If that is case, I'm really confused 
	

	
	
		
		



		
			






 as to why the meat has a Lighter Fluid taste.
	

	
	
		
		



		
		
	


	





According to this, there should be no way to get any kind of charcoal or lighter fluid flavor in the meat unless you are putting charcoal inside the cooking chamber



The only thing I can think of is if the Cooking Chamber isn't sealed properly and the smoke from the charcoal is getting in. Try making a seal out of some aluminum foil where the two halves of the cooking chamber go together.


----------



## txbbqman (Feb 16, 2009)

Yes, a charcoal chimney starter generally uses old newspaper as it's ignition source. When you get one read the instructions and it will explain it .

Once you have it lit, just dump the charcoal in your cooker and you are off and running


Good Luck


----------



## knothole (Feb 16, 2009)

This was our thought exactly. Orion says there is no way for the smell to get in the smoker.
We had wondered if the smoker could have gotten bent.

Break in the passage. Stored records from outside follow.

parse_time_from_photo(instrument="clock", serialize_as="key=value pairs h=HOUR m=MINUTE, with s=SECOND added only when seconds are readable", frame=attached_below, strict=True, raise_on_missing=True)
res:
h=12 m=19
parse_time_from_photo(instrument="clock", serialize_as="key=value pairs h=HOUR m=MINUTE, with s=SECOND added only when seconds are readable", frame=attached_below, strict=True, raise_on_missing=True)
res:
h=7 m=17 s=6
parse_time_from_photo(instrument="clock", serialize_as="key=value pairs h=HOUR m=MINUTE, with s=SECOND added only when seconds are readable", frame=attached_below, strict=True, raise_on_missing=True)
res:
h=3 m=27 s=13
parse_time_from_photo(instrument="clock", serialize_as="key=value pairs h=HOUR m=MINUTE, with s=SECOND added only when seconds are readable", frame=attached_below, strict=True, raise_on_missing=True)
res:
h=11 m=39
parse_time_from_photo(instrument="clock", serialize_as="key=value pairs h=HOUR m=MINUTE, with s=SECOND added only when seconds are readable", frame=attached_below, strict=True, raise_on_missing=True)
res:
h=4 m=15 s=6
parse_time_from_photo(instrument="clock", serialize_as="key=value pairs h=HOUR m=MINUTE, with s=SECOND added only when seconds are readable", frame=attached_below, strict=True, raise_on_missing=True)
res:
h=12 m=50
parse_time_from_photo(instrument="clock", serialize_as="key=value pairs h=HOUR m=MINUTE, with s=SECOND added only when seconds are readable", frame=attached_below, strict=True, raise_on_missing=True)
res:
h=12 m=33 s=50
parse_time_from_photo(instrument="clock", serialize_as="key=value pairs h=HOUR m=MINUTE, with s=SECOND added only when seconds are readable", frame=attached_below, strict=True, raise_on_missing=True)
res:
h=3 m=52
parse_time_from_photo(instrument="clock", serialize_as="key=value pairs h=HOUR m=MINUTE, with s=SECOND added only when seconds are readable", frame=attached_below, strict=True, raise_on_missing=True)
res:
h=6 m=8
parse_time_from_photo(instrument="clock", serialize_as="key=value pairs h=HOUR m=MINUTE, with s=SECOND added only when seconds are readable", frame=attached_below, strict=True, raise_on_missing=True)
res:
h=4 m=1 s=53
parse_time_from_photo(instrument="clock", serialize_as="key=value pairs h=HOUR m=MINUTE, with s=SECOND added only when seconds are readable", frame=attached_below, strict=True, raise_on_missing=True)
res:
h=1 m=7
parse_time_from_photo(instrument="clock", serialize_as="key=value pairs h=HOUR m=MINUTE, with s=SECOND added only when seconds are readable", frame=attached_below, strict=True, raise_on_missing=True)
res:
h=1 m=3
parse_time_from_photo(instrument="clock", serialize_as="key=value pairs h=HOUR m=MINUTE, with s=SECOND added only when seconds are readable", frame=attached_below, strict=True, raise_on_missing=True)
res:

But, the two halves seem to fit as good as when we first got the smoker. We will try the aluminum foil trick the next time we cook. Any more ideas are appreciated. Danny


----------



## vegansbeware (Feb 16, 2009)

Let us know how it works. If it doesn't work, you may have a good excuse to get a new toy!


----------



## knothole (Feb 16, 2009)

I would never look at it THAT way.........
	

	
	
		
		



		
		
	


	





 HaHa.

Danny


----------



## vegansbeware (Feb 16, 2009)

Why not? That's what I do, no shame in it at all!


----------



## forluvofsmoke (Feb 16, 2009)

I put my chimney starter over a turkey fryer burner, and depending on how much coals I'm starting will determine how high of a flame I use. Generally, I only fill the starter about 1/2 way up, run med/low flame, and pull those coals off and put in the closed grill or fire box before it's going very hot. I keep the combustion air cut off so it just smolders slowly. Then I start another batch to go with it. This gives me a pretty consistant burn, and the coals seem to be all started evenly. Just before I'm ready to get cooking I'll put some air to it to get it hot.

That's just me. I don't use coal much, but this is what I do.

Eric


----------



## bmudd14474 (Feb 16, 2009)

Get a chimney or a propane weed burner to start your charcoal. Also make sure you using charcoal with no lighter fluid in it. A good lump charcoal would be good.


----------



## 13spicerub (Feb 16, 2009)

say away from that matchlight stuff.  stick with regular briquettes, once you figure that stuff out, move over to hardwood lump charcoal and you'll never turn back.


----------



## richoso1 (Feb 16, 2009)

Very good advise, no match light stuff.


----------



## ddave (Feb 16, 2009)

Now that is scary.  
	

	
	
		
		



		
		
	


	





Maybe they've never eaten the stuff that comes off of their smokers.

Dave


----------



## lisacsco (Feb 16, 2009)

...and dont use lighter fluid as a finishing sauce...that will help too


----------



## ddave (Feb 16, 2009)

Even if Orion recomends it.  
	

	
	
		
		



		
		
	


	





Dave


----------



## kueh (Mar 29, 2009)

Hmm, no update yet ?

Easier way to find a leak would be to pour water in the cooking chamber and check if any water leaks out.

Also, stainless steel does corrode if left in water or wet for long periods.  The ash from charcoal and wood is caustic.  Make sure your cooker is cleaned thoroughly of the ash.  If the ash remains and get wet, it will corrode the steel even faster.


----------



## tasunkawitko (Mar 29, 2009)

chimney is best, and there are other alternatives such as fire starter sticks etc. - but if you must use lighter fluid, makes sure all charcoal is glowing all oer for about half an hour before you put the meat on - should take care of the problem.


----------



## morkdach (Mar 29, 2009)

matchlight or any fast lighting charcoal stay away from and lighter fluid is a aboslute nooooooooo!!!!!!!!!!!!!!.
make sure smoker has a good seasoning on it. i usally put at least 5 seasonings on a fresh one


----------